Problem requirements =>
Could you swap "appointed" for "elected" in the items below and give them again with nothing else changed?

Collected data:
--------------------------------

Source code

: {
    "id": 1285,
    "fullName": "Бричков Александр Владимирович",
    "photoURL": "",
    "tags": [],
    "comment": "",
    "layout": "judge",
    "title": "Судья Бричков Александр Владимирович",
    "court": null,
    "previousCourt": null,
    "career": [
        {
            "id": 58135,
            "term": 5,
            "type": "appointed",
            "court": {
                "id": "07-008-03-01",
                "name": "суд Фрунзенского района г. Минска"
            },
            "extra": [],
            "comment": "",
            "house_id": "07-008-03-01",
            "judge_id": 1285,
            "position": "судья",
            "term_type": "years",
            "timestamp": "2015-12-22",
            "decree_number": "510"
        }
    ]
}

--------------------------------

Response =>
Source code

: {
    "id": 1285,
    "fullName": "Бричков Александр Владимирович",
    "photoURL": "",
    "tags": [],
    "comment": "",
    "layout": "judge",
    "title": "Судья Бричков Александр Владимирович",
    "court": null,
    "previousCourt": null,
    "career": [
        {
            "id": 58135,
            "term": 5,
            "type": "elected",
            "court": {
                "id": "07-008-03-01",
                "name": "суд Фрунзенского района г. Минска"
            },
            "extra": [],
            "comment": "",
            "house_id": "07-008-03-01",
            "judge_id": 1285,
            "position": "судья",
            "term_type": "years",
            "timestamp": "2015-12-22",
            "decree_number": "510"
        }
    ]
}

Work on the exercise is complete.